"Usulan-usulan itu memang sudah dibahas juga dalam panja-panja yang ada di Baleg. Itu nanti tentu saja ke depannya akan kami coba lihat dulu, yang penting ini kan bagaimana kemudian undang-undang ini bisa berjalan dahulu seperti yang sudah menjadi amanat undang-undangnya, sehingga tidak melewati batas waktu yang ada," kata Puan.

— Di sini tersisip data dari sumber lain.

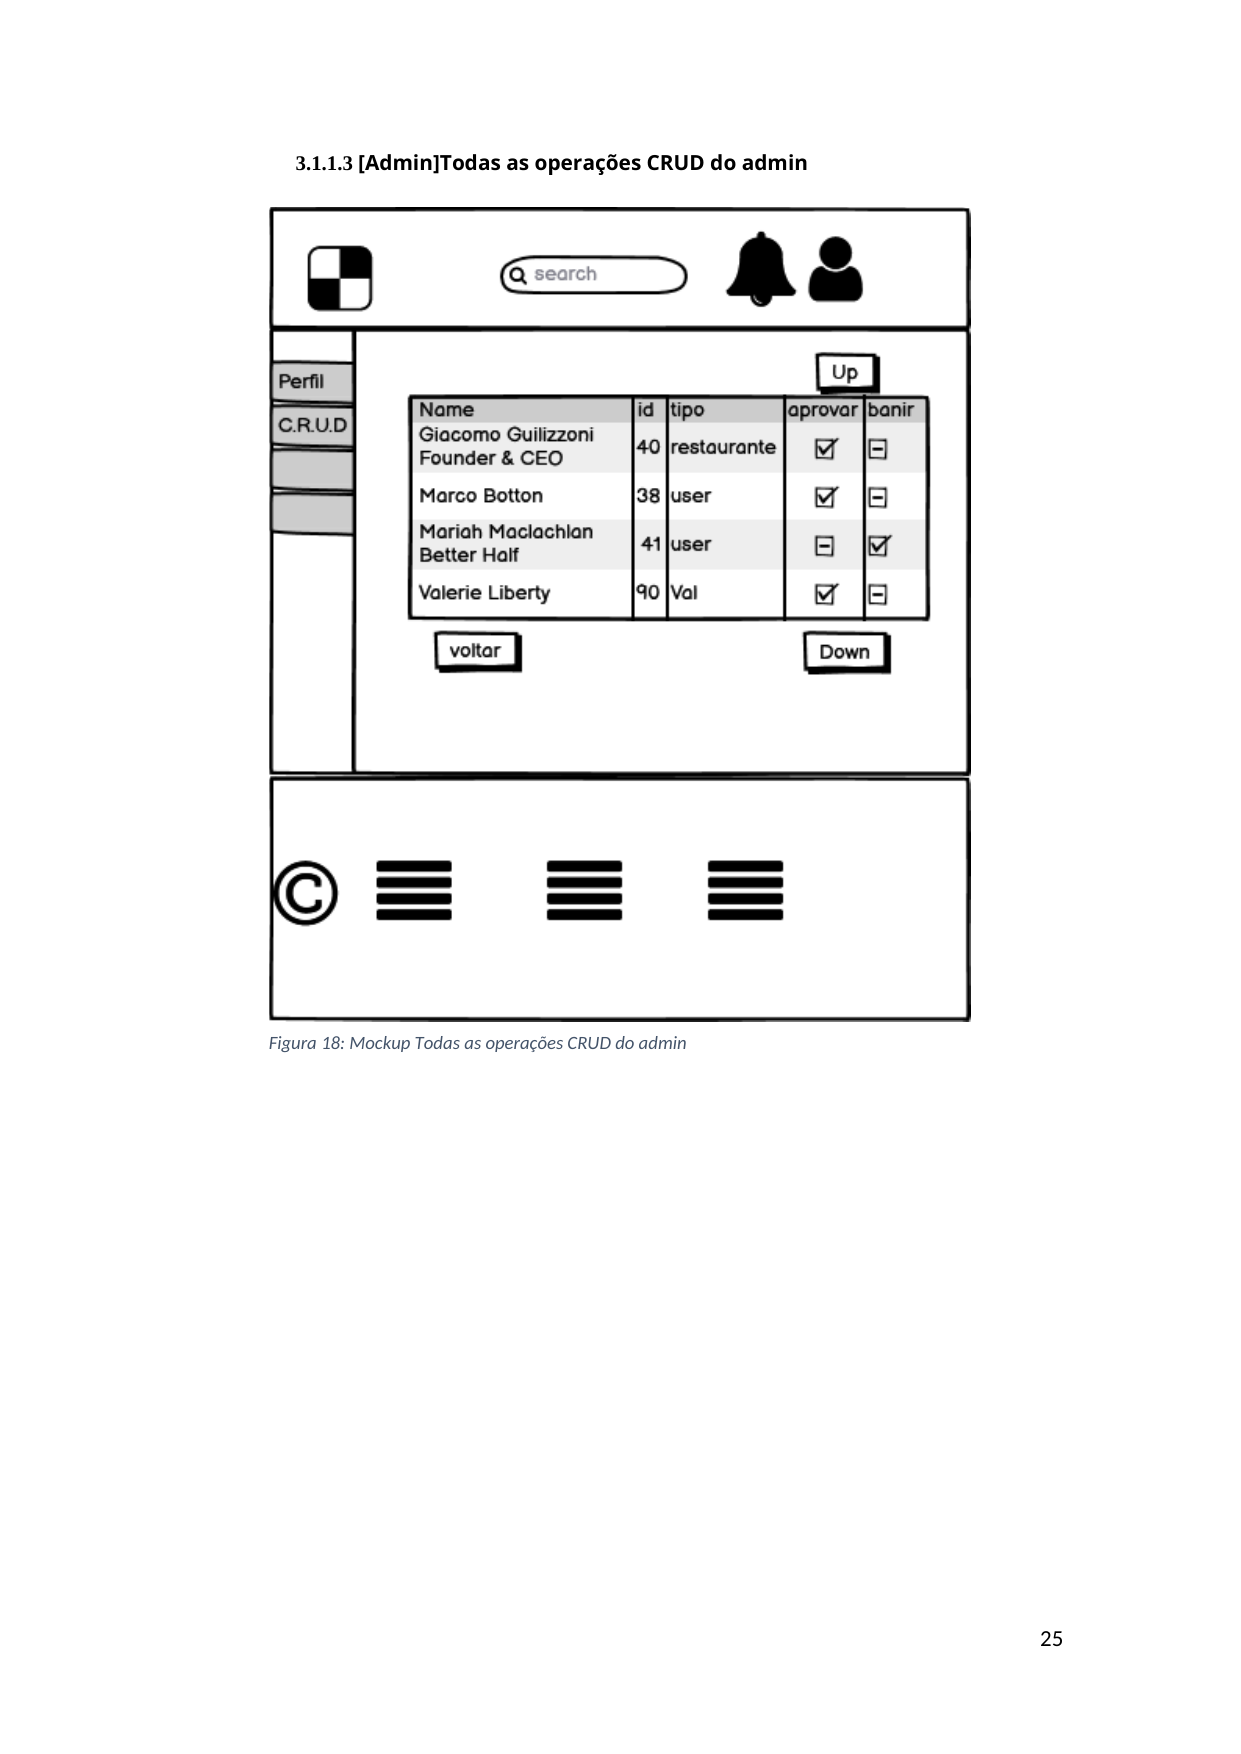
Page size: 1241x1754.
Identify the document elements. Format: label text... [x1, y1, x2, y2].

Ibu Kota Legislatif Jadi Kekhususan Jakarta
Usulan menjadikan Jakarta sebagai ibu kota legislatif pertama kali muncul dalam Rapat Panja Baleg DPR yang dipimpin Ketua Baleg DPR Supratman Andi Agtas di Kompleks Parlemen, Senayan, Jakarta, 15 Maret lalu. Salah seorang yang mengajukan usul Jakarta menjadi ibu kota legislatif adalah Hermanto.

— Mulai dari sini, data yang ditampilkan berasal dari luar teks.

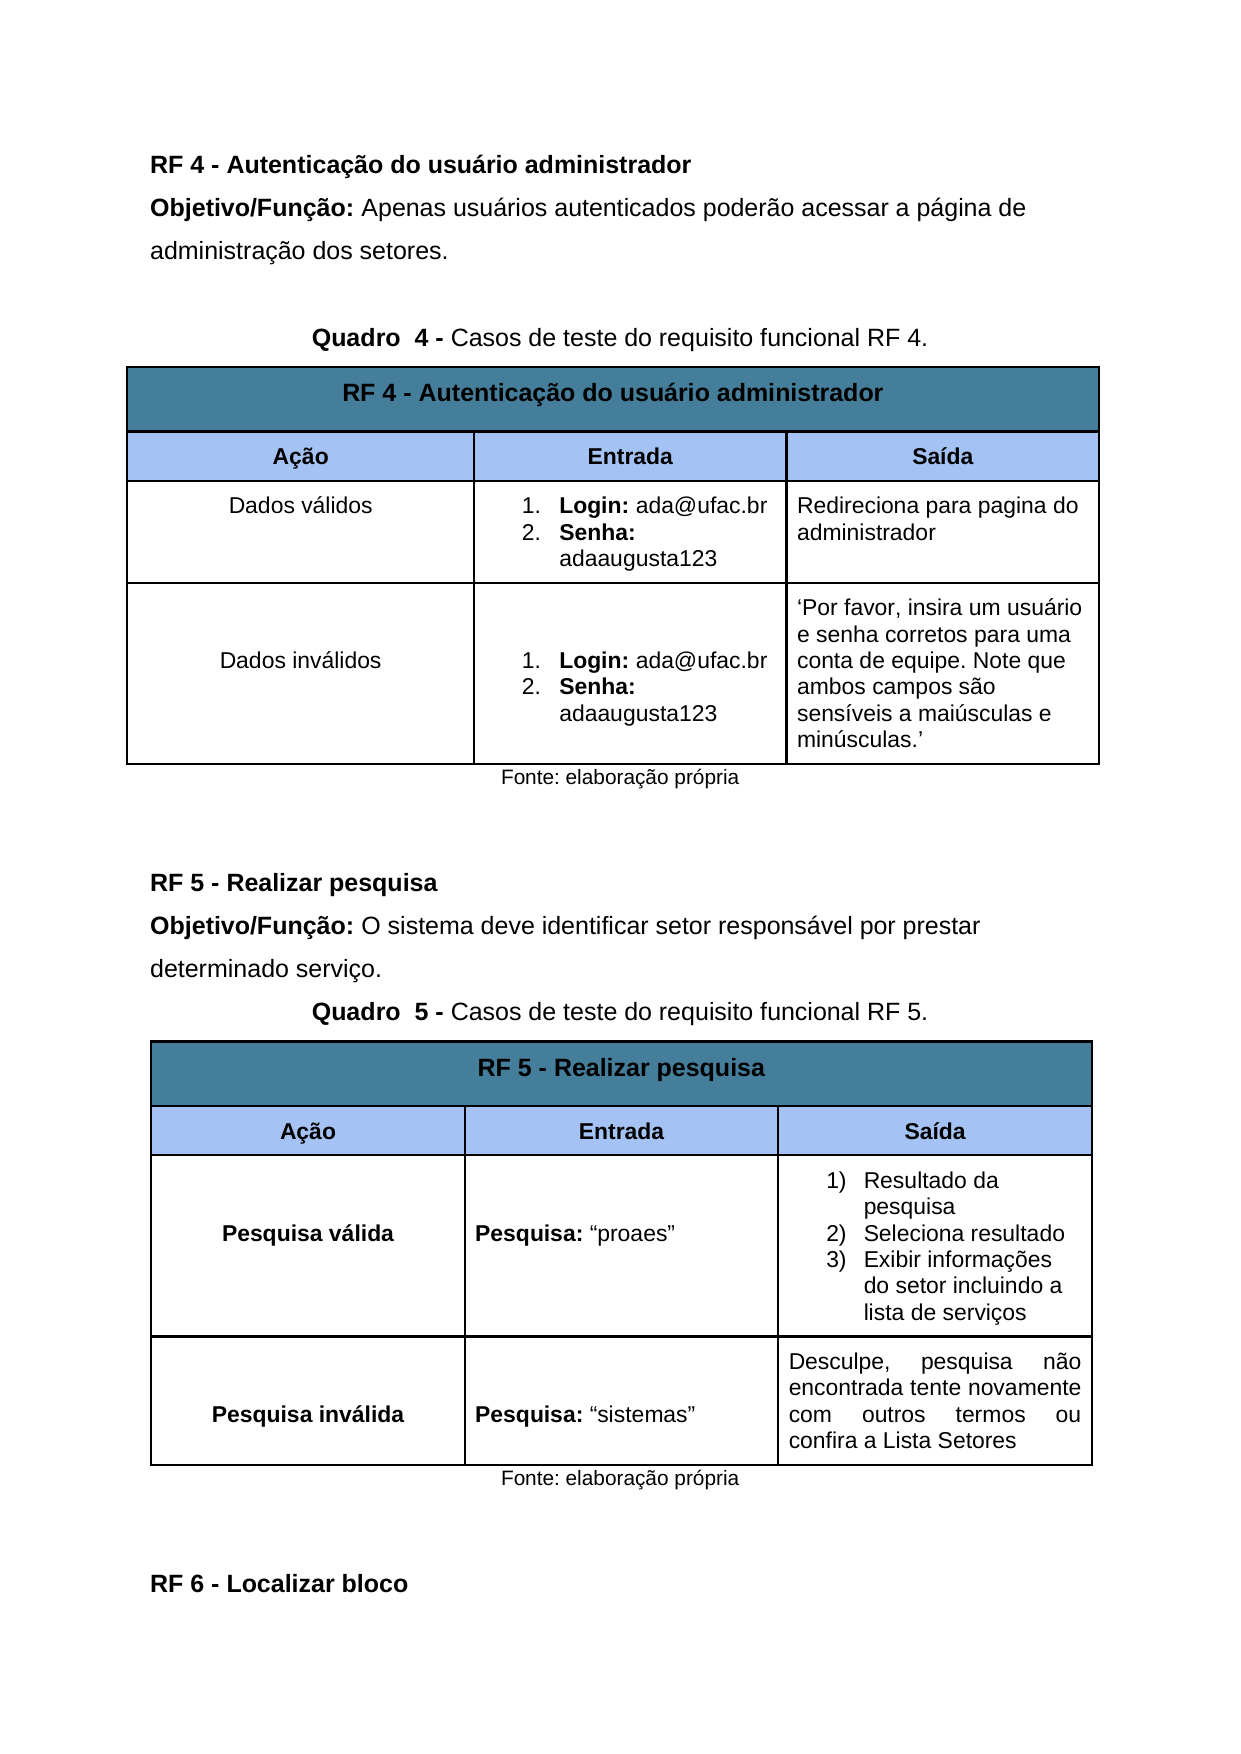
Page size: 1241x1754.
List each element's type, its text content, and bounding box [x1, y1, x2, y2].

table_header RF 4 - Autenticação do usuário administrador [128, 368, 1098, 430]
text RF 5 - Realizar pesquisa [150, 868, 1090, 897]
text Quadro 4 - Casos de teste do requisito funcional RF 4. [150, 322, 1090, 351]
text RF 6 - Localizar bloco [150, 1569, 1090, 1598]
table_cell Ação [152, 1107, 464, 1154]
table_cell Resultado da pesquisa Seleciona resultado Exibir informações do setor incluindo a lista de serviços [779, 1156, 1091, 1335]
table_cell Login: ada@ufac.br Senha: adaaugusta123 [475, 482, 785, 582]
table_cell Pesquisa: “sistemas” [466, 1338, 777, 1464]
text Objetivo/Função: Apenas usuários autenticados poderão acessar a página de administração dos setores. [150, 193, 1090, 265]
text Fonte: elaboração própria [150, 765, 1090, 789]
table_cell Entrada [475, 433, 785, 480]
table_cell Pesquisa válida [152, 1156, 464, 1335]
table_cell ‘Por favor, insira um usuário e senha corretos para uma conta de equipe. Note que ambos campos são sensíveis a maiúsculas e minúsculas.’ [788, 584, 1098, 763]
table_header RF 5 - Realizar pesquisa [152, 1043, 1091, 1105]
table_cell Ação [128, 433, 473, 480]
table_cell Redireciona para pagina do administrador [788, 482, 1098, 582]
table_cell Login: ada@ufac.br Senha: adaaugusta123 [475, 584, 785, 763]
text Quadro 5 - Casos de teste do requisito funcional RF 5. [150, 997, 1090, 1026]
table_cell Dados válidos [128, 482, 473, 582]
text RF 4 - Autenticação do usuário administrador [150, 150, 1090, 179]
table_cell Saída [779, 1107, 1091, 1154]
text Fonte: elaboração própria [150, 1466, 1090, 1490]
table_cell Pesquisa: “proaes” [466, 1156, 777, 1335]
table_cell Desculpe, pesquisa não encontrada tente novamente com outros termos ou confira a Lista Setores [779, 1338, 1091, 1464]
table_cell Pesquisa inválida [152, 1338, 464, 1464]
table_cell Entrada [466, 1107, 777, 1154]
table_cell Dados inválidos [128, 584, 473, 763]
text Objetivo/Função: O sistema deve identificar setor responsável por prestar determinado serviço. [150, 911, 1090, 983]
table_cell Saída [788, 433, 1098, 480]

"Bisa saja nanti ibu kota dibagi tiga kluster, ada ibu kota negara yang berkaitan dengan legislatif, ada ibu kota negara yang berkaitan eksekutif, ada ibu kota negara yang berkaitan dengan yudikatif, sehingga fungsi ibu kota negara itu memiliki optimalisasi dengan fungsinya masing-masing," tutur Hermanto.
Dia juga mengusulkan kekhususan yang melekat pada Jakarta adalah dengan menjadi ibu kota legislatif, setelah ibu kota negara pindah ke IKN. Sebaliknya, kata dia, IKN menjadi ibu kota negara eksekutif.
"Saya sarankan supaya kekhususan untuk DKI ini kita ambil saja dari fungsi legislatif karena bangunan DPR di sini ini lebih megah, lebih mewah, dibandingkan dengan bangunan legislatif di negara yang pernah kita kunjungi, sehingga kita konsentrasi ibu kota negara yang di IKN itu adalah ibu kota negara eksekutif," ujarnya.
Selain memberi kekhususan, Hermanto menilai dengan Jakarta tetap menjadi ibu kota legislatif maka masyarakat akan lebih efektif dan efisien dalam menyampaikan aspirasi ketimbang harus menyampaikan secara langsung ke IKN. Sebab, penduduk Indonesia saat ini mayoritas terkonsentrasi di Pulau Jawa.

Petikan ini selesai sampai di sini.